When the Covid-19 pandemic shakes companies' financial results, some are boosted whereas others are weakened. With most companies having released their 2021 Q1 results, the picture looks mixed: governments prioritization of Covid-19 vaccinations over those to prevent other illnesses have mainly supported companies involved in fighting against the pandemic by all means.
As a consequence, Pfizer, Moderna or even AstraZeneca, have registered amazing performances, whereas others disappointed the markets. Pfizer came out as the top "winner". It now expects to generate sales worth $26 billion from the Covid-19 vaccine BNT162b2 in 2021. No drug or vaccine franchise has ever generated annual sales in excess of $25 billion. By comparison, sales of AbbVie's TNF inhibitor Humira and Merck & Co.'s PD-1 inhibitor Keytruda are forecast by analysts to generate sales of around $20 billion and $18 billion, respectively, in 2021.
Covid-19 vaccines on top
Among the "winners" of the Covid-19 too, Moderna announced May 6 that its revenues totalled $1.9 billion in the first three months of this year, up from $8 million in the prior-year period, reflecting a ramp-up of the use of its Covid-19 vaccine mRNA-1273. The company delivered 102 million doses of mRNA-1273 during the quarter. As a consequence, the company posted a first-ever profit of $1.2 billion for the three-month period, versus a loss of $124 million in the same quarter of 2020. Moderna has signed $19.2-billion worth of advance purchase agreements for its COVID-19 vaccine scheduled for delivery in 2021 so far, surpassing the $18.4 billion in sales it predicted in February. According to analyst forecasts, revenues could reach $17.1 billion for the year. In terms of supply, the company announced a forecast to between 800 million and 1 billion doses in 2021, while anticipating up to 3 billion doses in 2022.

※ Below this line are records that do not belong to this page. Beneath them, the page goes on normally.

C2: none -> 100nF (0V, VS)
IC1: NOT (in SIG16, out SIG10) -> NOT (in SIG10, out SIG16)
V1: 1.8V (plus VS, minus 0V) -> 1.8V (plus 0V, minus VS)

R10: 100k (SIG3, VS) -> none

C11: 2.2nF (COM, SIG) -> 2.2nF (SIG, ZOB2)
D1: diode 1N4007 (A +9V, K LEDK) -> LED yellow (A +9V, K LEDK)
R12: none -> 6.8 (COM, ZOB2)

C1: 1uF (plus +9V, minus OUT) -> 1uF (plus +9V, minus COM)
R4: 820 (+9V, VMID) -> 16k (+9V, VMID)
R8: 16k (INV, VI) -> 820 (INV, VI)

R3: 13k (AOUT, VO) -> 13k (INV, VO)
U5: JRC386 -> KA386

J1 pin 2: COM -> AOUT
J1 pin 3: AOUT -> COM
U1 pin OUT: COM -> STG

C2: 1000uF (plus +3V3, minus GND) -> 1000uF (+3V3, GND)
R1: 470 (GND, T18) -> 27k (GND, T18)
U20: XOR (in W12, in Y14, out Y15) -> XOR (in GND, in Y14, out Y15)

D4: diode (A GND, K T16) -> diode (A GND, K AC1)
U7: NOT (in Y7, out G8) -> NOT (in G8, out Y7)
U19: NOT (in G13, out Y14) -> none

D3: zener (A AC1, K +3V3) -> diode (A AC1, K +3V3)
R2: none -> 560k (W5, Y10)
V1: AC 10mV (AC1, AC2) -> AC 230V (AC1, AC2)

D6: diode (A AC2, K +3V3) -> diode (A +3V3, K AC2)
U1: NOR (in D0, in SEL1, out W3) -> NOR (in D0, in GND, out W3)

In spite of a challenging start to the year for its own Covid-19 vaccine, AstraZeneca beat revenues expectations in the first-quarter of 2021, with growth mainly driven by sales of oncology drugs ($3 billion, up 20%) and new cardiovascular, renal and metabolic disease products ($1.9 billion, up 12%). Indeed new medicines contributed over half of revenue whereas Covid-19 vaccine sales totalled $275 million from the delivery of about 68 million doses. Profit reached $1.6 billion, versus $750 million in the prior year. The company reiterated its full-year guidance and also indicated that it expects to file for FDA emergency-use authorisation (EUA) of its COVID-19 vaccine "in the coming weeks".
Gilead Sciences also took advantage of the Covid-19 pandemic, as it said its revenue increase in the first quarter was primarily due to sales of its antiviral drug Veklury (remdesivir), as well as cell therapy growth with Yescarta. Excluding Veklury, Gilead said product sales decreased 11% to $4.9 billion. Veklury sales reached $1.5 billion, just shy of analysts' estimates of $1.56 billion. For the year, the drug will bring in somewhere between $2 billion and $3 billion. For the year, Gilead maintained its guidance of sales, from $21.7 billion to $22.1 billion, excluding Veklury.
Regeneron's sales climbed 38% to $2.5 billion while profits jumped 78 % to $1.1 billion. The company had a strong first quarter. Even excluding revenue from the Covid-19 antibody cocktail therapy REGEN-COV, sales increased by 20% to $2.2 billion. REGEN-COV reached sales of $439 million, beating analyst projections of $255 million, and up from the $146 million recorded in the fourth quarter of 2020.